**QUÉ HACER:**
En el texto sobre Maquiavelo, ¿por qué concepto propuso él sustituir el concepto medieval cristiano de “virtud”?

+++ TEXTO DE ORIGEN +++

Hoy Maquiavelo es considerado el fundador de la ciencia política moderna ya que sus ideas rompieron con la concepción religiosa que se tenía de los gobernantes hasta el final de la Edad Media. La profunda desconfianza que sentía hacia los religiosos se manifiesta a través de sus numerosas cartas personales. Estaba convencido de que la Iglesia de su tiempo había contribuido a la decadencia de la sociedad italiana al mezclar lo político con lo religioso y al oponerse a la creación de un principado civil. A pesar de creer que la actitud de la iglesia de Roma y de sus sacerdotes mantenía dividido al país, seguía pensando que las creencias religiosas eran el soporte más necesario de la sociedad ya que proporcionaban cohesión social. Sin embargo, sus razonamientos le llevaron a analizar la política, prescindiendo de cualquier consideración moral o religiosa, e incluso modificando conceptos anteriores.
Maquiavelo afirmó que para conservar el Estado el príncipe debía incurrir en ciertos vicios. Creía que las acciones de los hombres dependían de la perspectiva a través de la cual se mirasen. Había cosas aparentemente buenas que en realidad podían ser malas, así como vicios susceptibles de trastocarse en virtudes. Propuso que el concepto medieval cristiano de “virtud” fuese cambiado por el de virtù política. Es decir, la aplicación de una fría y técnica racionalidad del poder, más preocupada por el éxito de sus logros que por los medios empleados en alcanzarlos. La virtù de saber acallar la conciencia cuando el gobierno lo exigiera. Una auténtica “razón de Estado” que, aunque no fuera mencionada expresamente por Maquiavelo, podía en ocasiones violar las más elementales normas morales. Lo importante debía ser siempre el éxito del gobernante, para lo cual el empleo de la mala fe era a veces necesario. Esta manera de razonar revela un profundo escepticismo hacia la naturaleza humana.

+++ EXTRACTOS DE REGISTROS +++

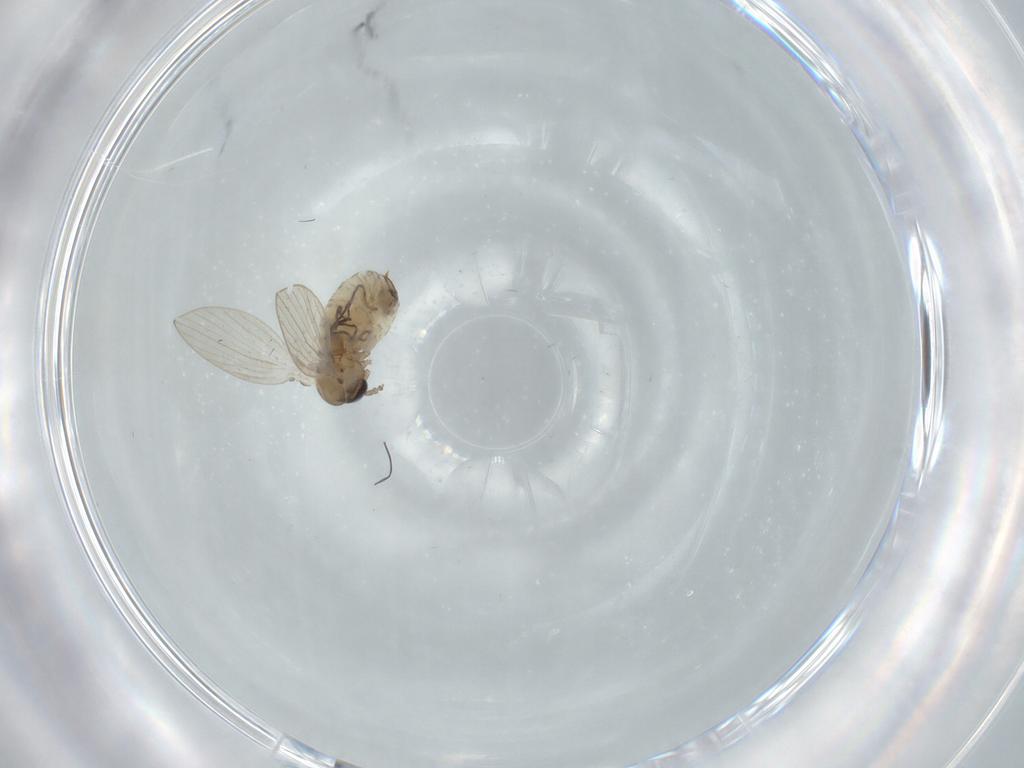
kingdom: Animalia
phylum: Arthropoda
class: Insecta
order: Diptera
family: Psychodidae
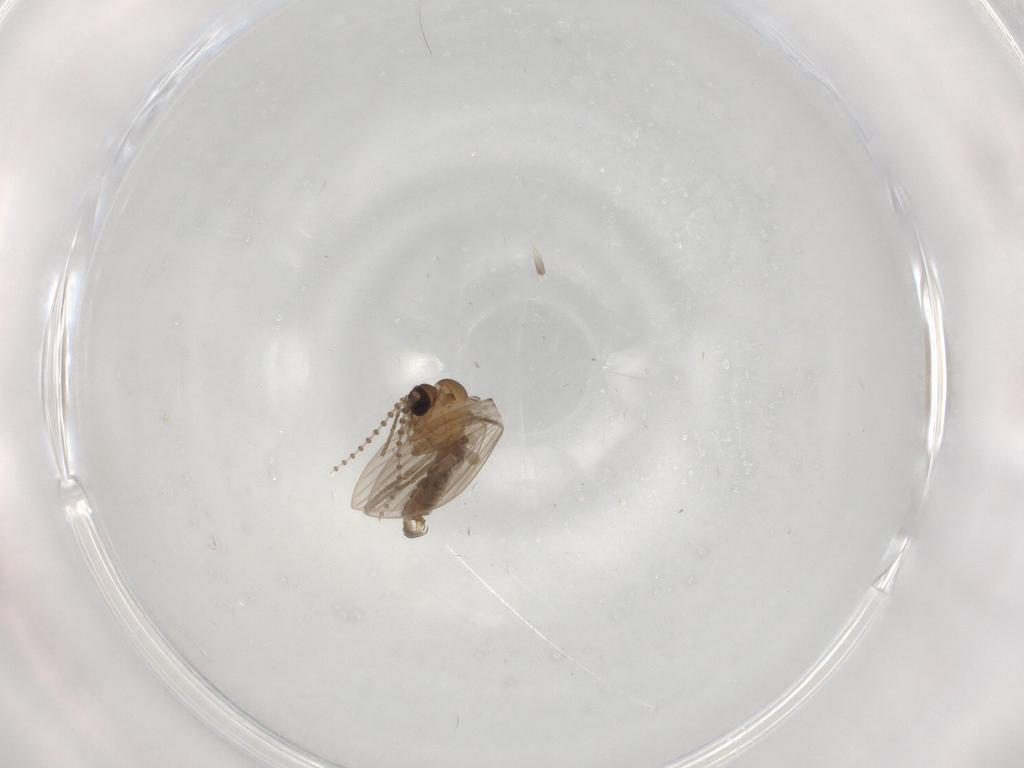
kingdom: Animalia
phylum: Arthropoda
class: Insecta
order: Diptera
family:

+++

**RESULTADO:**
Por el de virtù política.